Looked in the arp cache from the core side, it showed via trunk 28 (the LACP back to the voip stack). I looked in our firewall (connected to the core on that VLAN, but not routing or anything) and it too showed it in the ARP cache.

On a whim, disabled 2 of the 4 ports on the core side (both in the same switch [2 ports were in switch 1 and 2 in switch 4; disabled the two in switch 4]). After about 5 minutes, the ping from the VIP to the phone began working. So...

What role would LACP play in a switch where a VIP is directly tied to the VLAN of a device in the same switch/stack? While troubleshooting, found a similar problem on one of the x440's where a VDI machine could ping a printer, but another VDI machine on the same VMhost could not. In this case it was across the core (VDI/VM -- CORE -- X440 via LACP -- PRINTER) but the same fix worked - turned off one of the two ports in LACP on the core side.

This leads me to think it's a LAG mismatch but still does not explain the scenario where the VIP could not ping a local device in the same VLAN. Thoughts?


3 replies

Userlevel 7
Hi Eric,

the role of LACP is to determine which ports belong to which LAG (port sharing).
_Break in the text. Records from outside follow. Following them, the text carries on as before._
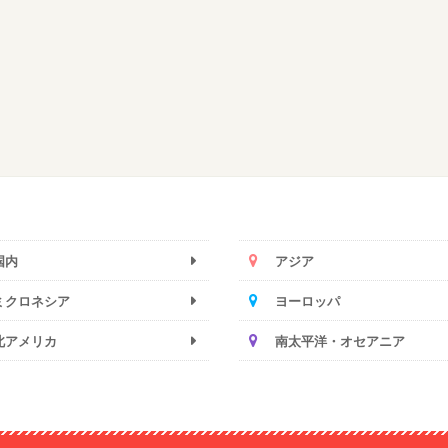
国内
アジア
ミクロネシア
ヨーロッパ
北アメリカ
南太平洋・オセアニア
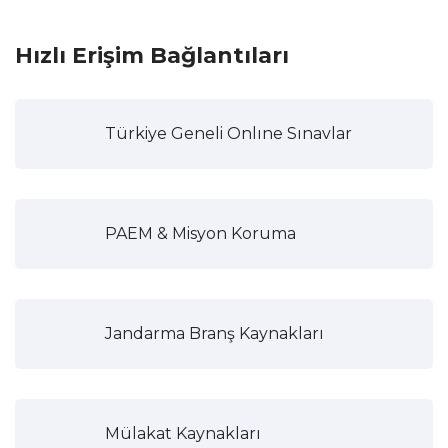
Hızlı Erişim Bağlantıları
Türkiye Geneli Onlıne Sınavlar
PAEM & Misyon Koruma
Jandarma Branş Kaynakları
Mülakat Kaynakları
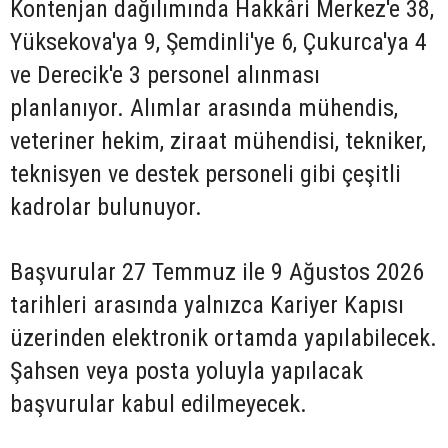
Kontenjan dağılımında Hakkâri Merkez'e 38,
Yüksekova'ya 9, Şemdinli'ye 6, Çukurca'ya 4
ve Derecik'e 3 personel alınması
planlanıyor. Alımlar arasında mühendis,
veteriner hekim, ziraat mühendisi, tekniker,
teknisyen ve destek personeli gibi çeşitli
kadrolar bulunuyor.
Başvurular 27 Temmuz ile 9 Ağustos 2026
tarihleri arasında yalnızca Kariyer Kapısı
üzerinden elektronik ortamda yapılabilecek.
Şahsen veya posta yoluyla yapılacak
başvurular kabul edilmeyecek.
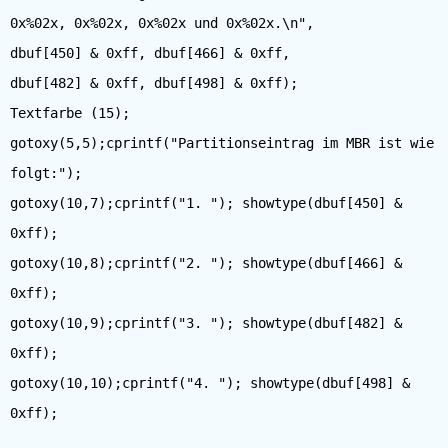
0x%02x, 0x%02x, 0x%02x und 0x%02x.\n",
dbuf[450] & 0xff, dbuf[466] & 0xff,
dbuf[482] & 0xff, dbuf[498] & 0xff);
Textfarbe (15);
gotoxy(5,5);cprintf("Partitionseintrag im MBR ist wie
folgt:");
gotoxy(10,7);cprintf("1. "); showtype(dbuf[450] &
0xff);
gotoxy(10,8);cprintf("2. "); showtype(dbuf[466] &
0xff);
gotoxy(10,9);cprintf("3. "); showtype(dbuf[482] &
0xff);
gotoxy(10,10);cprintf("4. "); showtype(dbuf[498] &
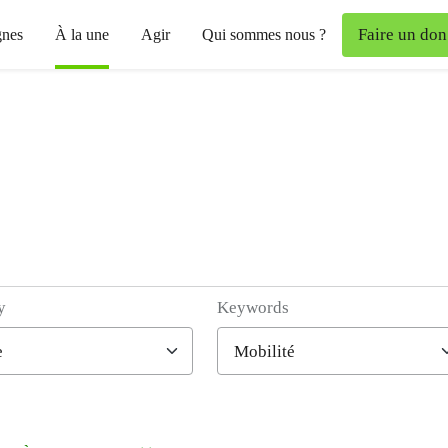
Faire un don
nes
À la une
Agir
Qui sommes nous ?
y
Keywords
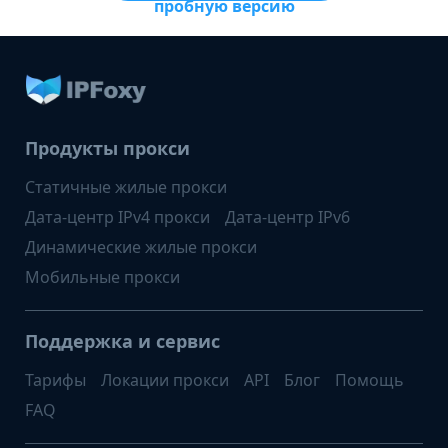
пробную версию
Продукты прокси
Статичные жилые прокси
Дата-центр IPv4 прокси
Дата-центр IPv6
Динамические жилые прокси
Мобильные прокси
Поддержка и сервис
Тарифы
Локации прокси
API
Блог
Помощь
FAQ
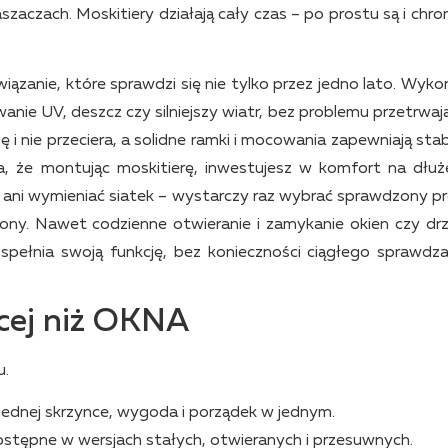
aczach. Moskitiery działają cały czas – po prostu są i chroni
wiązanie, które sprawdzi się nie tylko przez jedno lato. Wyko
ie UV, deszcz czy silniejszy wiatr, bez problemu przetrwają
ię i nie przeciera, a solidne ramki i mocowania zapewniają sta
 że montując moskitierę, inwestujesz w komfort na dłuże
ni wymieniać siatek – wystarczy raz wybrać sprawdzony p
ezony. Nawet codzienne otwieranie i zamykanie okien czy drz
spełnia swoją funkcję, bez konieczności ciągłego sprawdzan
cej niż OKNA
u.
 jednej skrzynce, wygoda i porządek w jednym.
ostępne w wersjach stałych, otwieranych i przesuwnych.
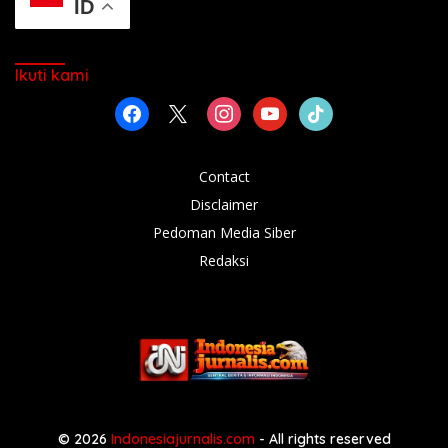
ID
Ikuti kami
facebook
x
instagram
youtube
tiktok
Contact
Disclaimer
Pedoman Media Siber
Redaksi
© 2026
Indonesiajurnalis.com
- All rights reserved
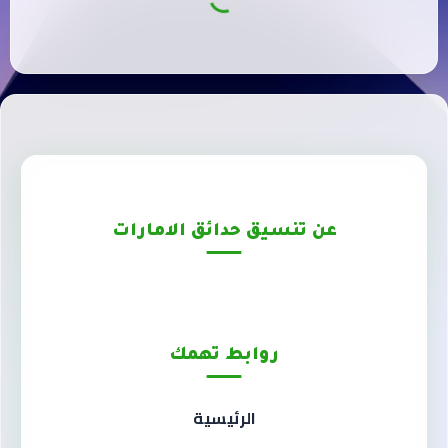
عن تنسيق حدائق الامارات
روابط تهمك
الرئيسية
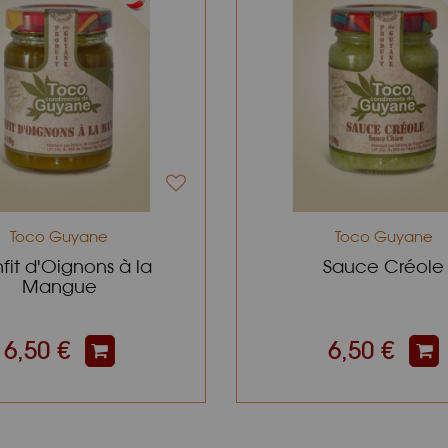
Toco Guyane
Toco Guyane
fit d'Oignons à la
Sauce Créole
Mangue
6,50 €
6,50 €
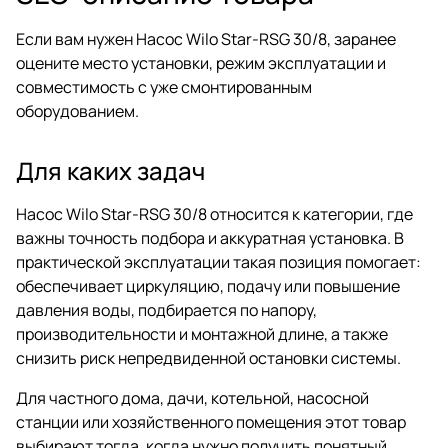
Если вам нужен Насос Wilo Star-RSG 30/8, заранее
оцените место установки, режим эксплуатации и
совместимость с уже смонтированным
оборудованием.
Для каких задач
Насос Wilo Star-RSG 30/8 относится к категории, где
важны точность подбора и аккуратная установка. В
практической эксплуатации такая позиция помогает:
обеспечивает циркуляцию, подачу или повышение
давления воды, подбирается по напору,
производительности и монтажной длине, а также
снизить риск непредвиденной остановки системы.
Для частного дома, дачи, котельной, насосной
станции или хозяйственного помещения этот товар
выбирают тогда, когда нужно получить понятный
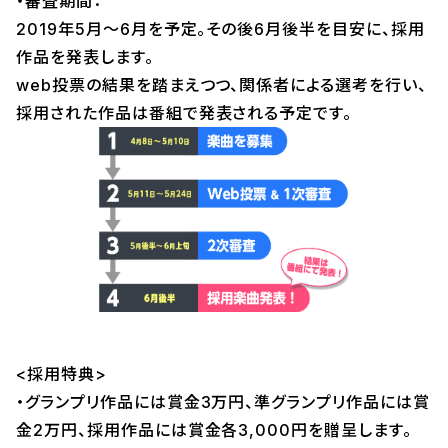
・審査期間：
2019年5月～6月を予定。その後6月後半を目安に、採用
作品を発表します。
web投票の結果を踏まえつつ、関係者による選考を行い、
採用された作品は番組で発表される予定です。
<採用特典>
・グランプリ作品には賞金3万円、準グランプリ作品には賞
金2万円、採用作品には賞金各3,000円を贈呈します。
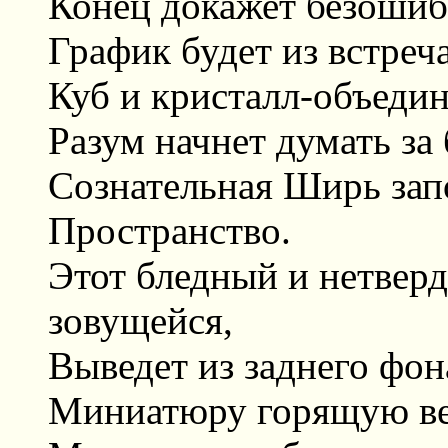
Конец докажет безошиб
График будет из встре
Куб и кристалл-объедин
Разум начнет думать за
Сознательная Ширь зап
Пространство.
Этот бледный и нетвер
зовущейся,
Выведет из заднего фон
Миниатюру горящую ве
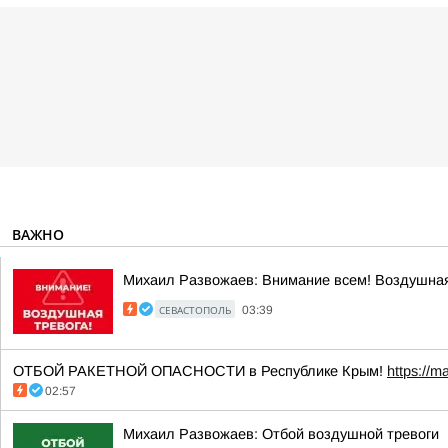
ВАЖНО
Михаил Развожаев: Внимание всем! Воздушная
СЕВАСТОПОЛЬ
03:39
ОТБОЙ РАКЕТНОЙ ОПАСНОСТИ в Республике Крым!
https://m
02:57
Михаил Развожаев: Отбой воздушной тревоги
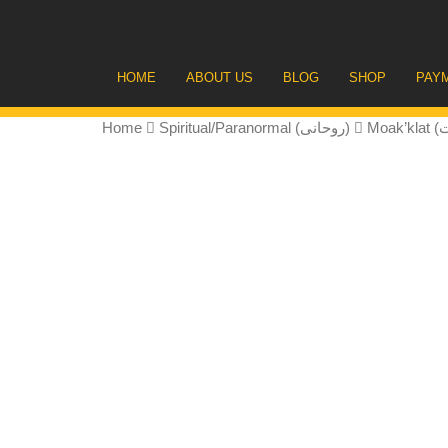
HOME
ABOUT US
BLOG
SHOP
PAY
Home
Spiritual/Paranormal (روحانی)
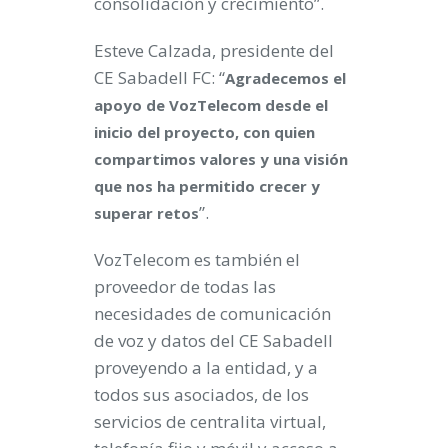
consolidación y crecimiento”.
Esteve Calzada, presidente del
CE Sabadell FC: “
Agradecemos el
apoyo de VozTelecom desde el
inicio del proyecto, con quien
compartimos valores y una visión
que nos ha permitido crecer y
”.
superar retos
VozTelecom es también el
proveedor de todas las
necesidades de comunicación
de voz y datos del CE Sabadell
proveyendo a la entidad, y a
todos sus asociados, de los
servicios de centralita virtual,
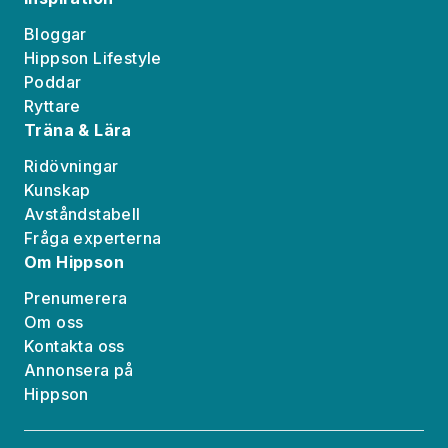
Bloggar
Hippson Lifestyle
Poddar
Ryttare
Träna & Lära
Ridövningar
Kunskap
Avståndstabell
Fråga experterna
Om Hippson
Prenumerera
Om oss
Kontakta oss
Annonsera på
Hippson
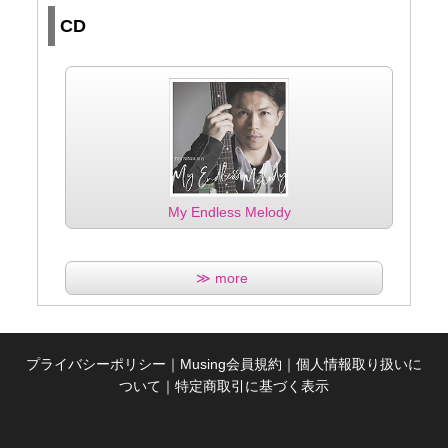
CD
My Endless Melody
≫ more
プライバシーポリシー
｜
Musing会員規約
｜
個人情報取り扱いに
ついて
｜
特定商取引に基づく表示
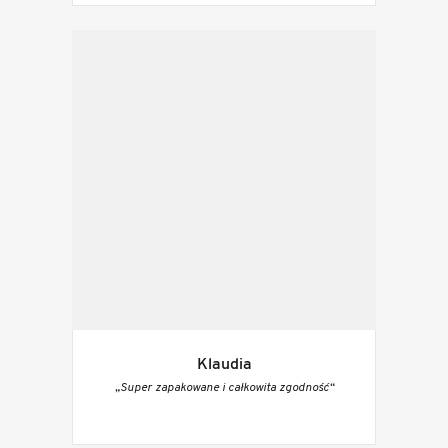
Klaudia
„Super zapakowane i całkowita zgodność“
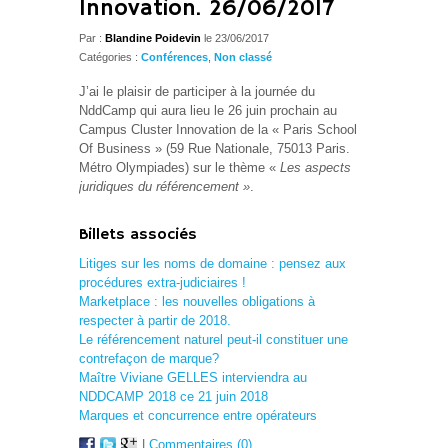
Innovation. 26/06/2017
Par :
Blandine Poidevin
le 23/06/2017
Catégories :
Conférences
,
Non classé
J’ai le plaisir de participer à la journée du
NddCamp qui aura lieu le 26 juin prochain au
Campus Cluster Innovation de la « Paris School
Of Business » (59 Rue Nationale, 75013 Paris.
Métro
Olympiades
) sur le thème «
Les aspects
juridiques du référencement »
.
Billets associés
Litiges sur les noms de domaine : pensez aux
procédures extra-judiciaires !
Marketplace : les nouvelles obligations à
respecter à partir de 2018.
Le référencement naturel peut-il constituer une
contrefaçon de marque?
Maître Viviane GELLES interviendra au
NDDCAMP 2018 ce 21 juin 2018
Marques et concurrence entre opérateurs
|
Commentaires (0)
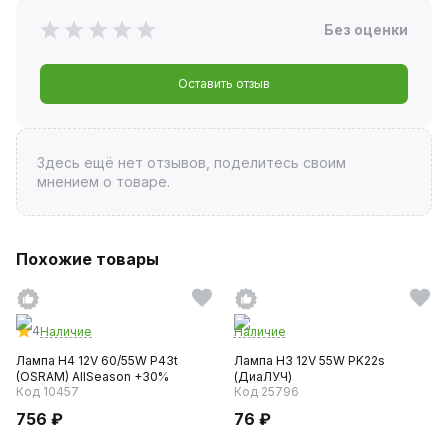
Без оценки
Оставить отзыв
Здесь ещё нет отзывов, поделитесь своим
мнением о товаре.
Похожие товары
4
Наличие
Наличие
Лампа H4 12V 60/55W P43t
Лампа H3 12V 55W PK22s
(OSRAM) AllSeason +30%
(ДиаЛУЧ)
Код 10457
Код 25796
756 ₽
76 ₽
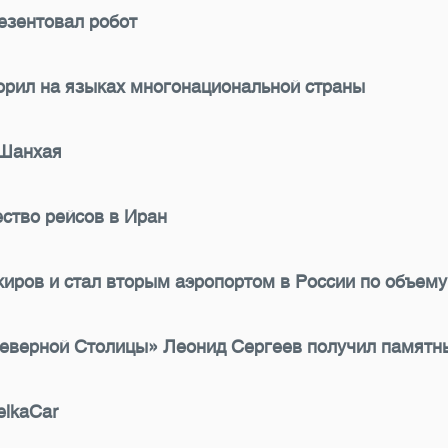
езентовал робот
ворил на языках многонациональной страны
 Шанхая
ество рейсов в Иран
жиров и стал вторым аэропортом в России по объему
еверной Столицы» Леонид Сергеев получил памятны
elkaCar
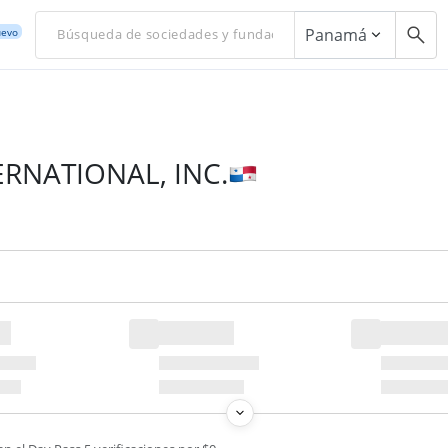
Panamá
evo
ERNATIONAL, INC.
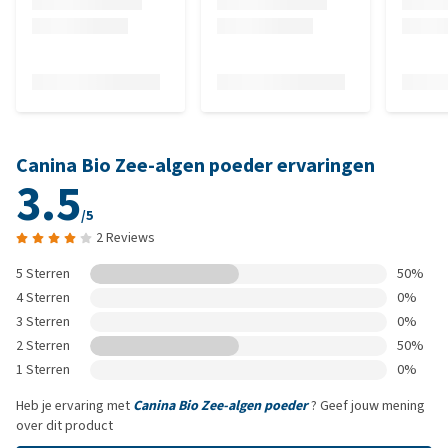
Canina Bio Zee-algen poeder ervaringen
3.5
/5
2 Reviews
5 Sterren
50%
4 Sterren
0%
3 Sterren
0%
2 Sterren
50%
1 Sterren
0%
Heb je ervaring met
Canina Bio Zee-algen poeder
? Geef jouw mening
over dit product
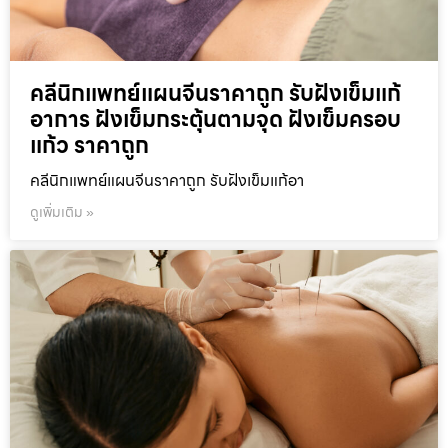
คลีนิกแพทย์แผนจีนราคาถูก รับฝังเข็มแก้
อาการ ฝังเข็มกระตุ้นตามจุด ฝังเข็มครอบ
แก้ว ราคาถูก
คลีนิกแพทย์แผนจีนราคาถูก รับฝังเข็มแก้อา
ดูเพิ่มเติม »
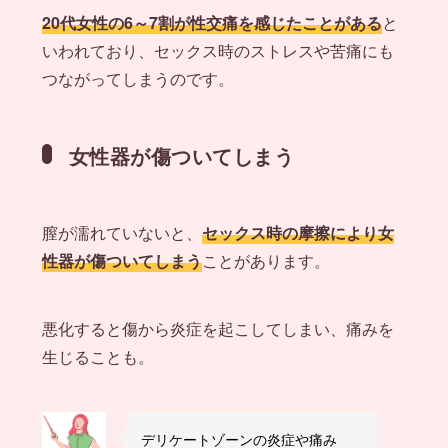
20代女性の6～7割が性交痛を感じたことがある
と
いわれており、セックス時のストレスや苦痛にも
つながってしまうのです。
女性器が傷ついてしまう
膣が濡れていないと、
セックス時の摩擦により女
性器が傷ついてしまう
ことがあります。
悪化すると傷から炎症を起こしてしまい、痛みを
生じることも。
デリケートゾーンの炎症や痛み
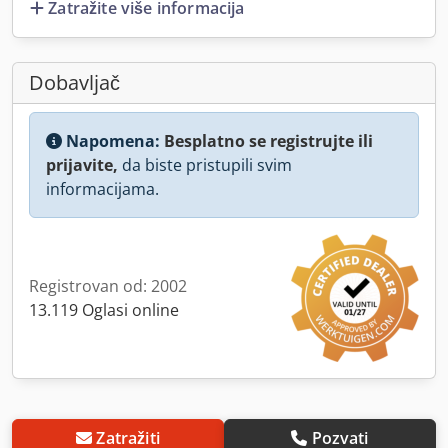
Zatražite više informacija
Dobavljač
Napomena:
Besplatno se registrujte ili
prijavite,
da biste pristupili svim
informacijama.
Registrovan od: 2002
13.119 Oglasi online
Zatražiti
Pozvati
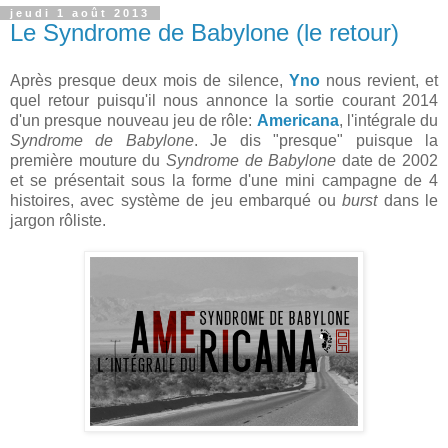
jeudi 1 août 2013
Le Syndrome de Babylone (le retour)
Après presque deux mois de silence,
Yno
nous revient, et
quel retour puisqu'il nous annonce la sortie courant 2014
d'un presque nouveau jeu de rôle:
Americana
, l'intégrale du
Syndrome de Babylone
. Je dis "presque" puisque la
première mouture du
Syndrome de Babylone
date de 2002
et se présentait sous la forme d'une mini campagne de 4
histoires, avec système de jeu embarqué ou
burst
dans le
jargon rôliste.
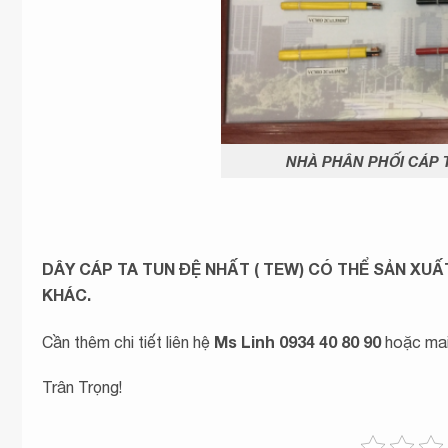
NHÀ PHÂN PHỐI CÁP T
DÂY CÁP TA TUN ĐỆ NHẤT ( TEW)
CÓ THỂ SẢN XUẤ
KHÁC.
Ms Linh 0934 40 80 90
Cần thêm chi tiết liên hệ
hoặc mail
Trân Trọng!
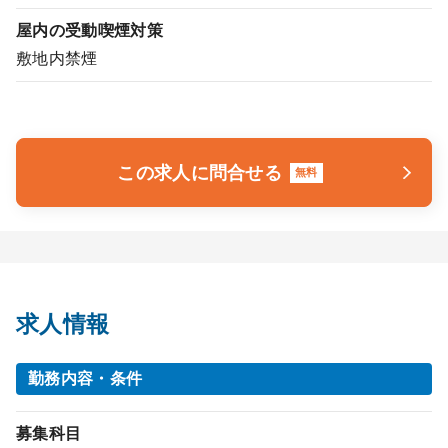
屋内の受動喫煙対策
敷地内禁煙
この求人に問合せる
無料
求人情報
勤務内容・条件
募集科目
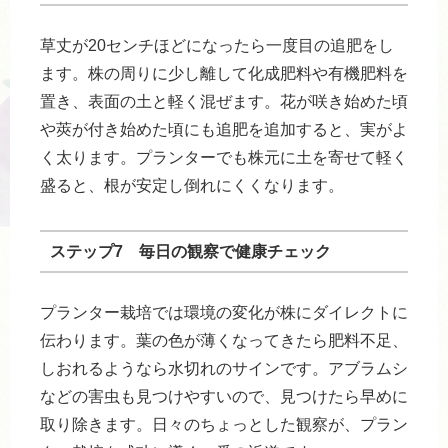
草丈が20センチほどになったら一度目の追肥をし
ます。株の周りに少し離して化成肥料や有機肥料を
置き、表面の土と軽く混ぜます。花が咲き始めた頃
や莢が付き始めた頃にも追肥を追加すると、実がよ
く太ります。プランターでも株元に土を寄せて軽く
盛ると、根が安定し倒れにくくなります。
ステップ7 毎日の観察で健康チェック
プランター栽培では環境の変化が株にダイレクトに
伝わります。葉の色が薄くなってきたら肥料不足、
しおれるようなら水切れのサインです。アブラムシ
などの害虫も見つけやすいので、見つけたら早めに
取り除きます。日々のちょっとした観察が、プラン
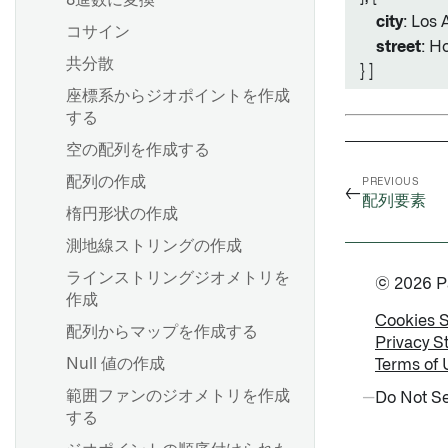
8進数に変換
city
: Los 
コサイン
street
: H
共分散
} ]
座標系からジオポイントを作成
する
Oracle NetSuite 概要
空の配列を作成する
Oracle NetSuite
配列の作成
PREVIOUS
SuiteAnalytics
←
配列要素
楕円形状の作成
Oracle NetSuite SuiteQL
測地線ストリングの作成
Oracle NetSuite SuiteTalk
ラインストリングジオメトリを
© 2026 Pal
作成
Cookies 
配列からマップを作成する
Privacy S
Null 値の作成
Terms of 
範囲ファンのジオメトリを作成
Do Not Se
する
If both sides of a LAG show the same active ports, LACP has done its job.

Load sharing is a local decision of the switch forwarding a frame through a LAG. The remote side of the LAG needs to accept the frame on every active link of this LAG.

It is not normal that you need to disable ports of a LAG to fix connectivity issues. You should consider opening cases with both Extreme and Avaya to investigate this.

If you want to investigate yourself, I would suggest using port mirrors to find the ports traversed by the frames needed for communication (e.g. ARP request & response, ICMP echo & echo reply). On EXOS, you are mirroring on the physical port, thus you see which of links is actually used.

Userlevel 4
Thanks Erik. Was remote to the client when running through the various scenarios so I was not able to connect up a packet capture device to a mirror (definitely planned). Was thinking I just overlooked something but after reading a lot about even "mismatched" LACP/LAG's, they simply are not efficient but they should still work (meaning they may not load balance as efficiently as possible). This is odd due to the nature of the fix that restored icmp from the VIP to the device. I will for certain run a trace and see what gives then report back to this thread. Very odd...
Userlevel 7
Hi Eric,

with mismatched you mean different load sharing algorithms on the two ends of a LAG, I assume. That is no problem as long as the input values to the algorithm provide enough entropy. Using the same load sharing algorithm on all LAGs can lead to hash polarization, see e.g. Uneven load sharing of traffic being forwarded through several subsequient load sharing groups (from GTAC Knowledge) or CEF Polarization (from Cisco).